Il freddo e le patologie reumatiche

La maggior parte delle persone affette da artrosi dichiara di sentirsi peggio durante i mesi invernali e la scienza dà loro ragione: il freddo e l’umidità (lo dicevano anche le nonne!) agiscono sulle cartilagini e sulle ossa causando dolore. 

Le patologie reumatiche sono di due tipi: quelle degenerative come l’artrosi di cui abbiamo parlato qui sopra e quelle infiammatorie come l’artrite reumatoide. Anche nel caso di infiammazione il freddo può essere nemico anche se in maniera più indiretta. Il dolore di tipo infiammatorio infatti migliora con il movimento e in inverno l’attività fisica spesso si riduce così come l’esposizione alla luce solare che è essenziale per l’assorbimento del calcio e dunque per la salute delle ossa. 

Attenzione: durante i mesi estivi, in caso di artrite reumatoide o psoriasica, è preferibile esporsi ai raggi solari evitando le ore centrali del giorno. Il calore eccessivo può infatti peggiorare l’infiammazione e alcuni farmaci come il metotrexato e i cortisonici possono causare fotosensibilità.

In reumatologia esiste un fenomeno specifico correlato direttamente con il freddo: il fenomeno di Raynaud. In questo caso, il freddo causa un’alterazione dell’equilibrio tra vasodilatazione e vasocostrizione dei vasi che porta le dita delle mani a diventare bianche, poi bluastre, poi rosse e causando fastidio e dolore e in alcuni casi addirittura piccole ulcerazioni della pelle. Spesso, soprattutto nelle giovani donne, si tratta di un fenomeno benigno, che va comunque tenuto monitorato, altre volte è legato alla presenza di malattie autoimmuni come la sclerodermia, il lupus o le connettiviti.
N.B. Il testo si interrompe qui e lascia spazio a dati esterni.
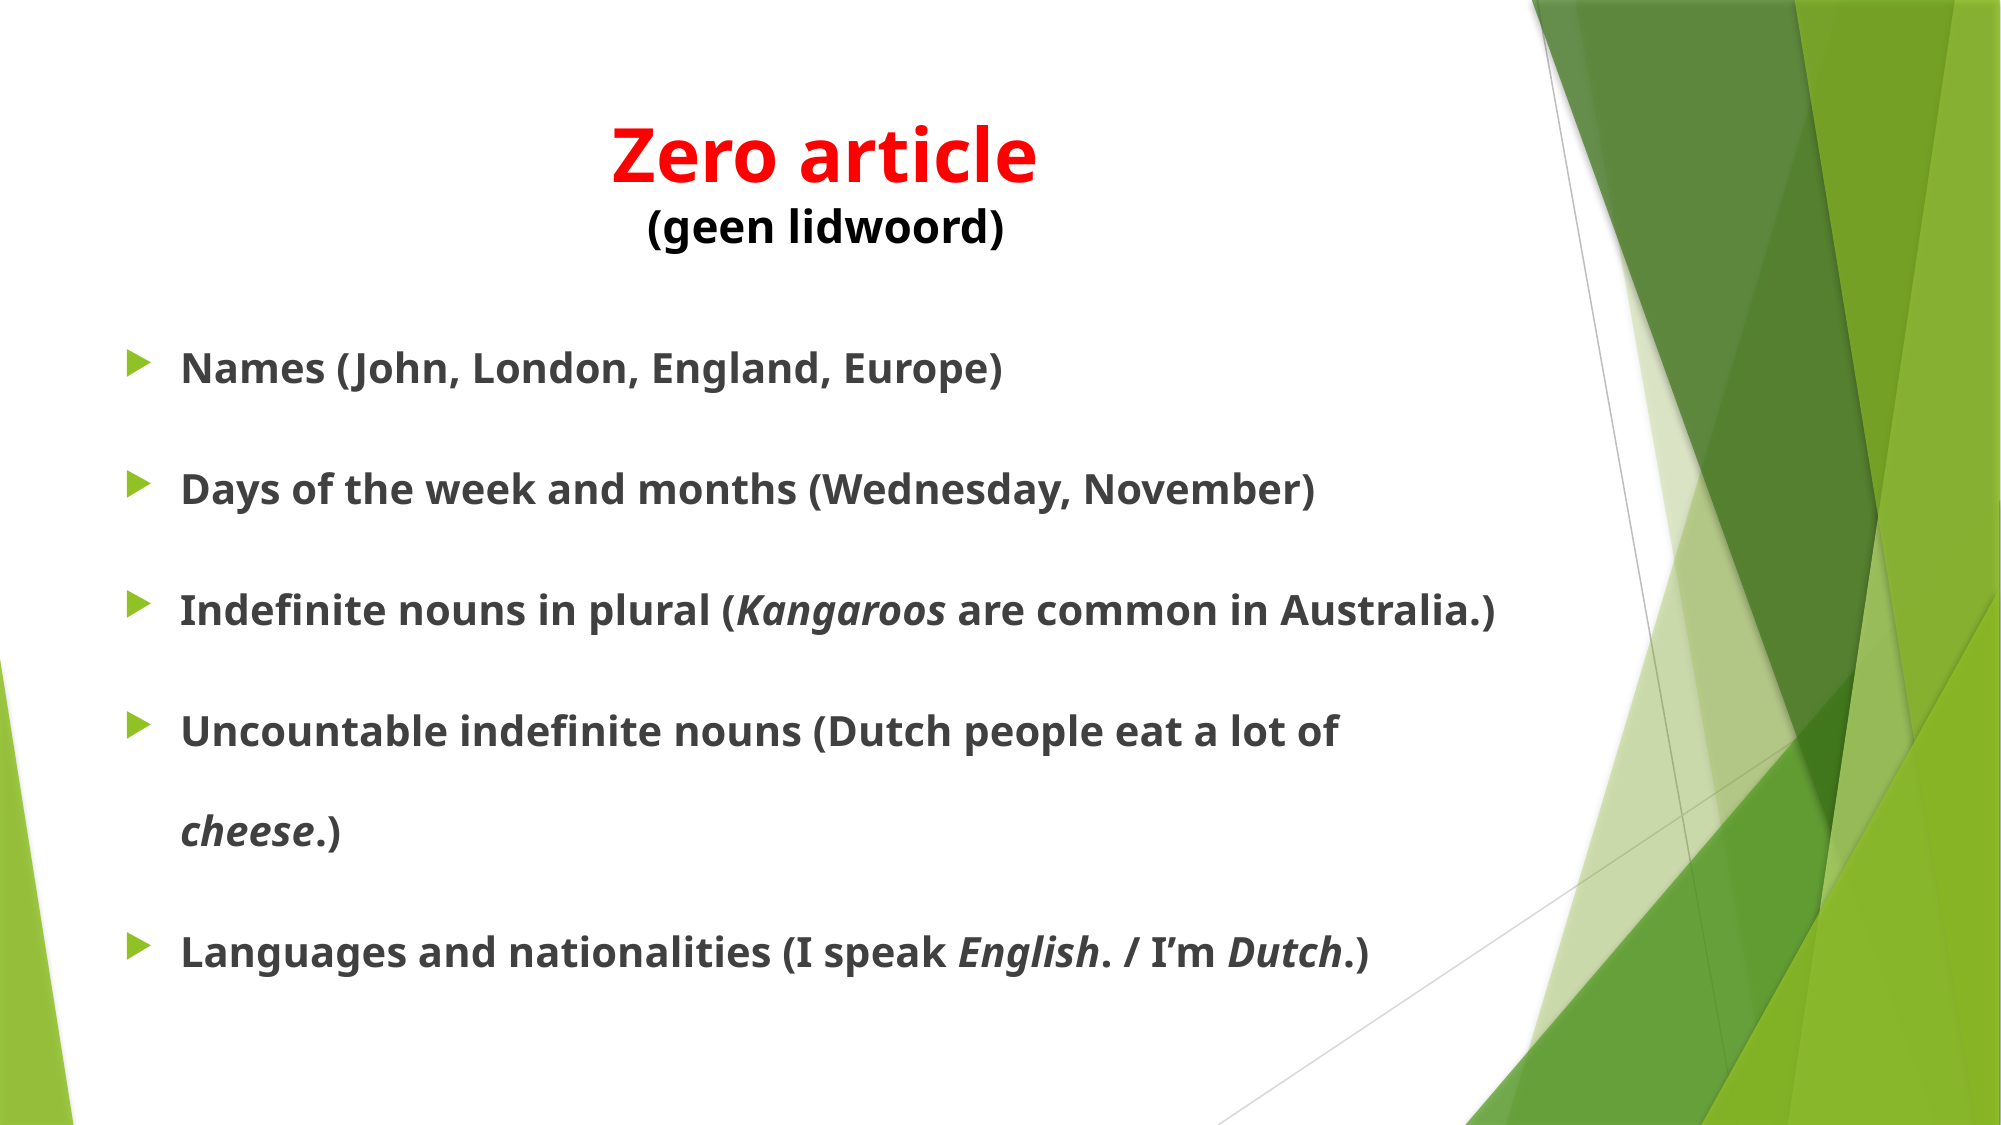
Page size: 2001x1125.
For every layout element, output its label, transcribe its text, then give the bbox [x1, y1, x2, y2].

list Names (John, London, England, Europe) Days of the week and months (Wednesday, November) Indefinite nouns in plural (Kangaroos are common in Australia.) Uncountable indefinite nouns (Dutch people eat a lot of cheese.) Languages and nationalities (I speak English. / I’m Dutch.) [108, 284, 1522, 991]
title Zero article (geen lidwoord) [130, 99, 1522, 266]
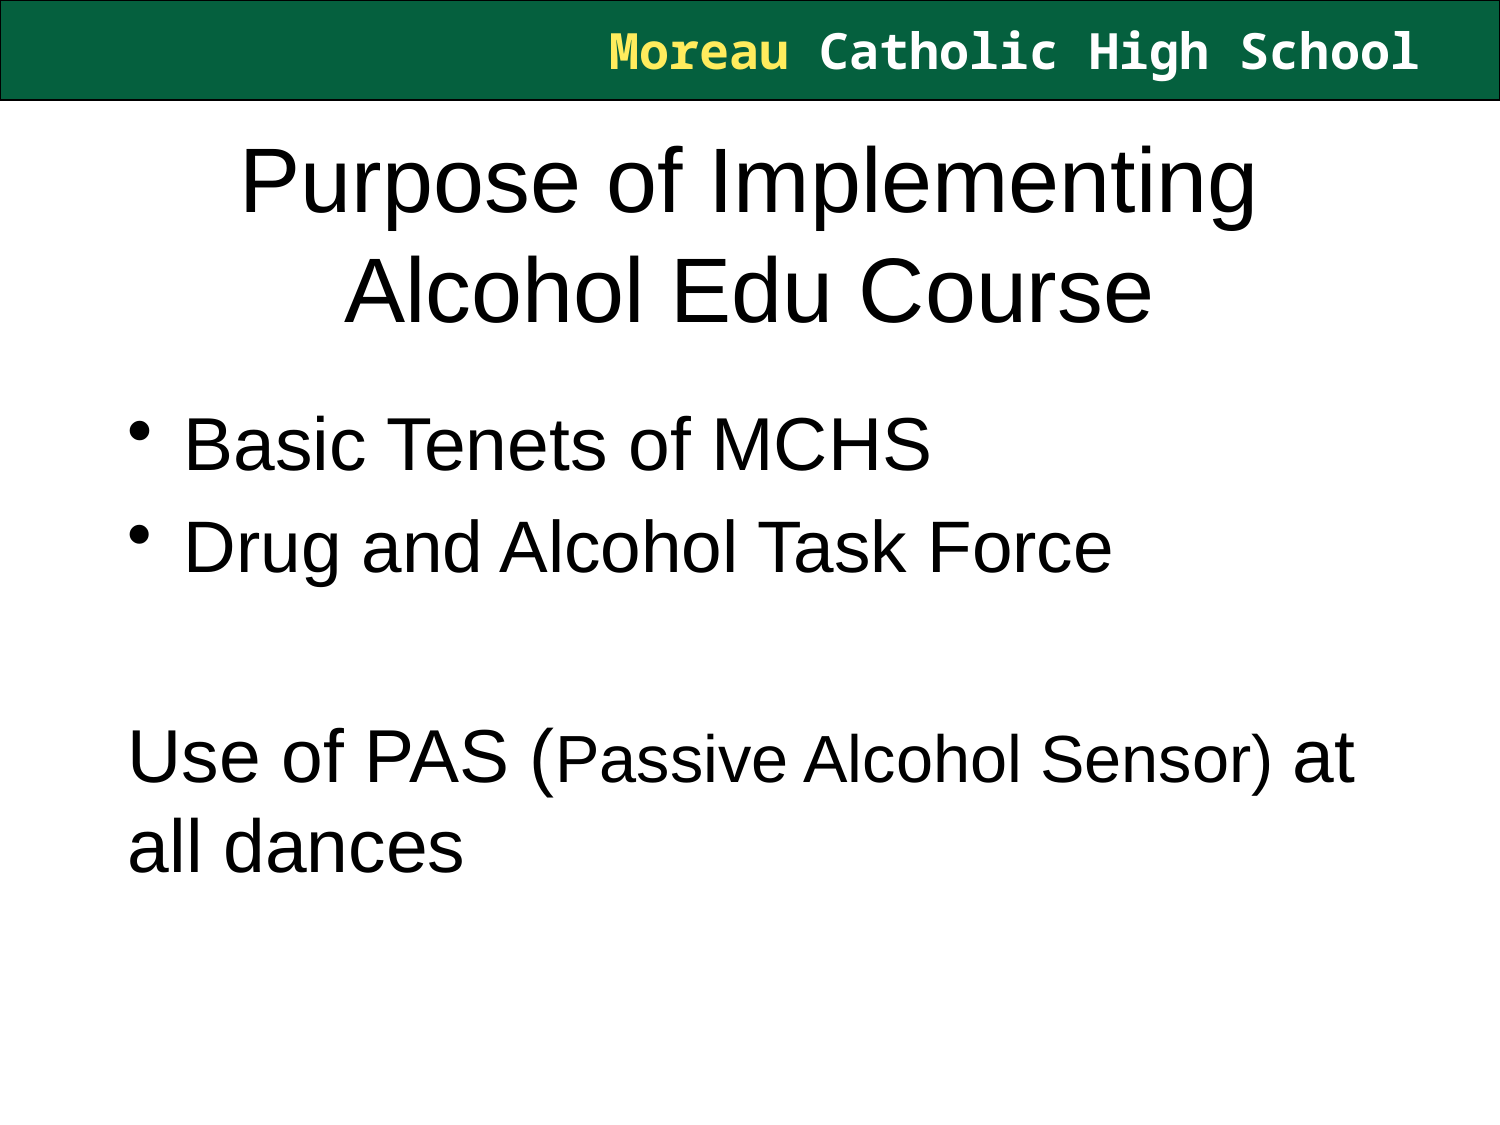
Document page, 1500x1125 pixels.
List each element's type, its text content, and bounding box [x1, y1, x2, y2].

Anche le persone affette da fibromialgia soffrono le temperature più basse. Come detto, il freddo irrigidisce i muscoli intensificando il dolore e innescando un sistema che si autoalimenta: più il dolore aumenta più i muscoli si irrigidiscono e così via. Tra le zone più colpite collo, spalle, ginocchia e gomiti.

Come proteggersi

Per minimizzare l’acutizzarsi dei dolori articolari e muscolari durante la stagione invernale è fondamentale la prevenzione. Alcuni piccoli accorgimenti possono migliorare in maniera significativa la sensazione di benessere fisico e mentale:

  • coprirsi bene utilizzando abiti caldi e asciutti specie per chi lavora o pratica sport all’aperto;
  • effettuare con regolarità attività fisiche dolci (camminate, stretching) per mantenere la mobilità e stimolare la circolazione;
  • sottoporsi a massaggi e terapie termali come fanghi e bagni caldi.

In caso di dolori particolarmente intensi e invalidanti è consigliabile rivolgersi al medico. Lo specialista in reumatologia è in grado di valutare l’entità del disturbo e diagnosticare eventuali patologie più serie che magari il freddo ha solo contribuito a rendere più evidenti intensificandone i sintomi.